What I'm saying, essentially, is that the increasing complexity of how we
work, where we live, and how much income is needed to live at an expected
standard, have added a great deal of complexity to the way we live.  This
has added costs which the individual has to absorb.  If all such costs were
added into our productivity calculations, our productivity would probably be
quite a bit lower than the official figures suggest.

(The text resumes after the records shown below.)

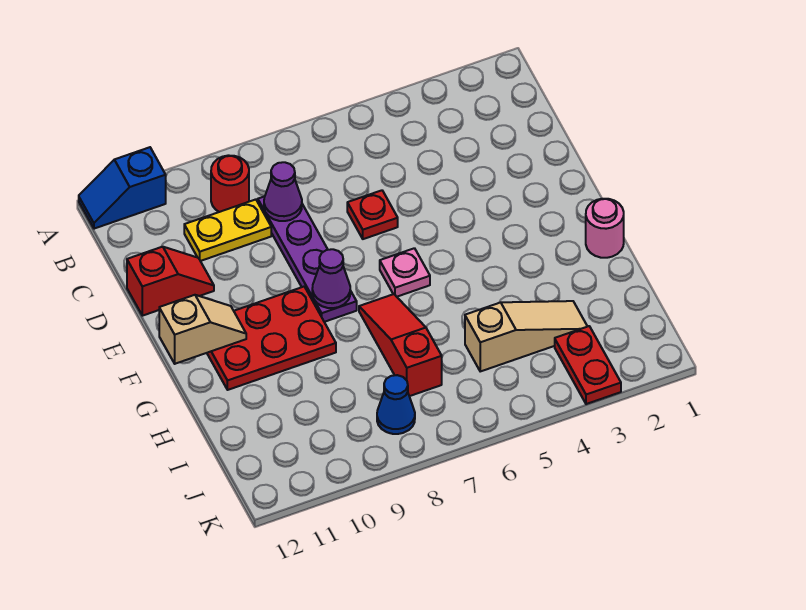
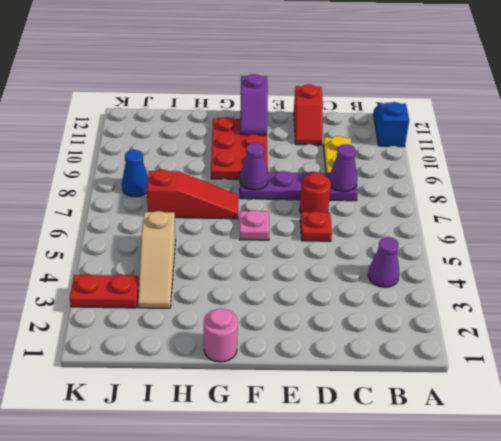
none -> purple cone B4 level 1
red round brick B9 level 1 -> red round brick D7 level 1
tan slope F11:F12 level 2 top 12 -> purple slope F11:F12 level 2 top 12

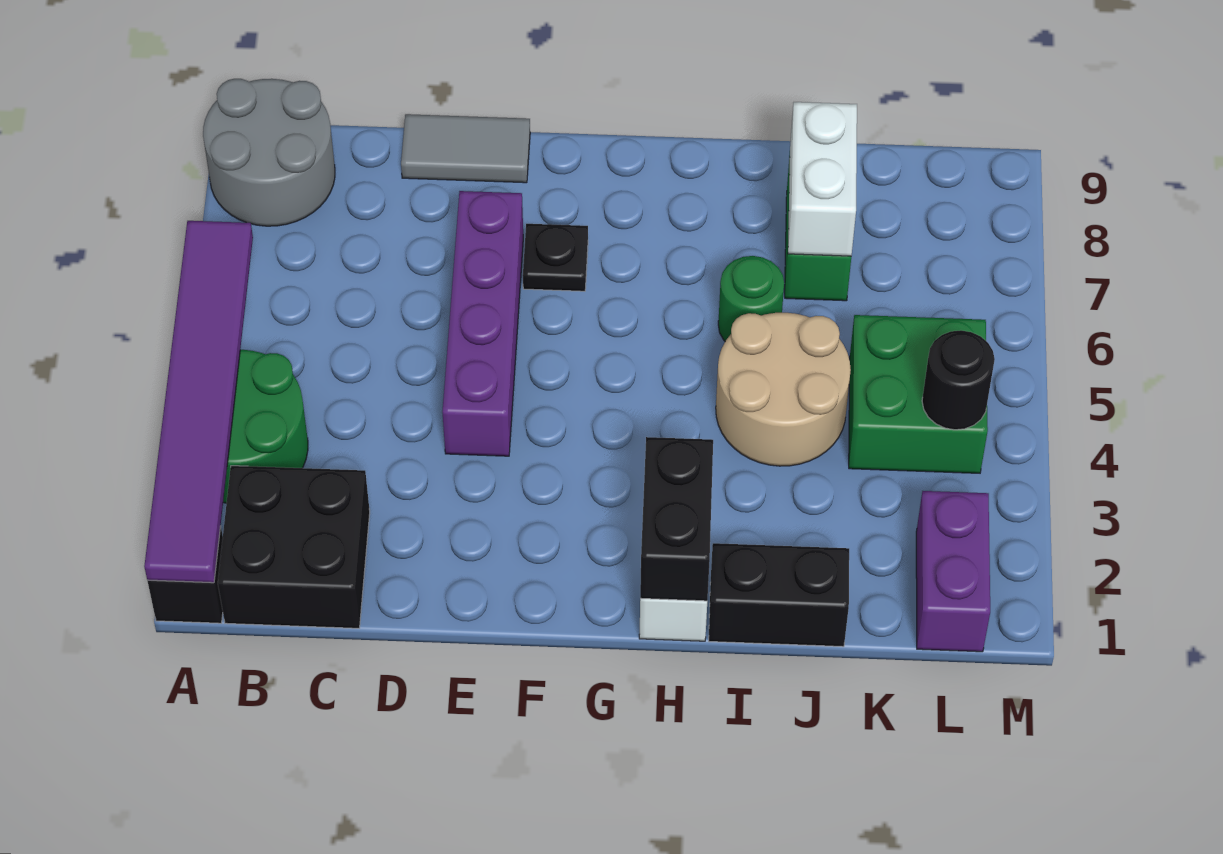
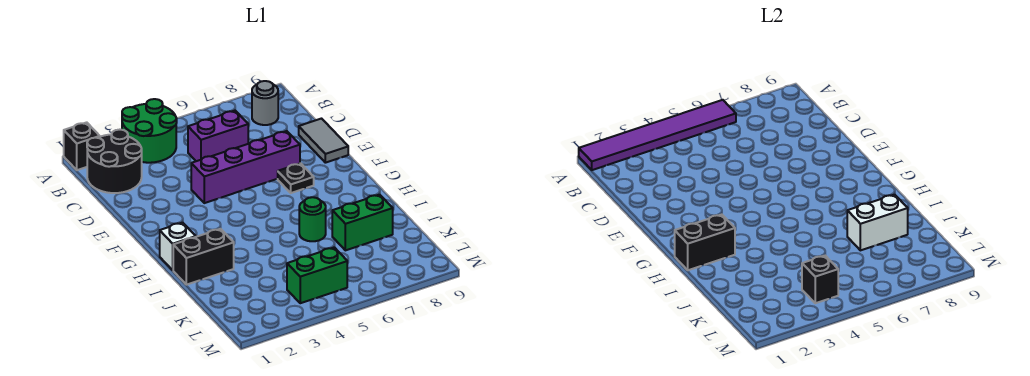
grey round brick A8:B9 level 1 -> grey round brick B8 level 1
black brick B1:C2 level 1 -> black round brick B1:C2 level 1
black brick I1:J1 level 1 -> black brick I1:I2 level 1
tan round brick I4:J5 level 1 -> none
green brick K4:L5 level 1 -> green brick L4:L5 level 1
purple brick L1:L2 level 1 -> purple brick C5:C6 level 1
black round brick L4 level 2 -> black brick L4 level 2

(**Which leads to the question of how education should be valued.  The
simplest proxy is the value of tuition, books, room and board etc., which I
don't see as at all  appropriate.  It isn't reflective of the amount of
actual effort that the student puts forward.  An 'opportunity cost' measure
might be better - i.e. the earnings the student foregoes by attending
classes instead of working.  A 'life-time earnings' measure might also be
considered - i.e. by how much are a person's life-time earnings expected to
increase because he or she is taking a particular course.  However, I really
don't know which method is best, so I won't pursue it further.)

> (HP) In my high school courses, we define poverty as: "being unable to
take a
> month off from work without pay."

(EW) I supposed that is one way of looking at it.  It would seem to me that
this would put a considerable proportion of the population into the poverty
category, including wealthy misers who simply couldn't see themselves taking
that much time away from making money.  I gather that you don't have much
use for official poverty measurements, like low income cut-offs.

> (HP) The average American manages to scrape 9 days off each year for a
vacation.
> In France, they are trying to increase the mandatory vacation from five
> weeks to six. So, are the French better off than the Americans (and
Canadians)?

(EW) Hard to say.  It would depend, at least in part, on what people value
in their lives.  Perhaps the French value liesure time and are willing to
forego income to attain it.  Perhaps Americans value big cars and are
willing to work longer to afford them.

> (HP) Don't go to statistics to measure productivity. A pair of shoes that
once
> took a morning's skill to make, is churned out by the thousands a day by
> unskilled labor.

(EW) Are you suggesting that this couldn't be stated statistically?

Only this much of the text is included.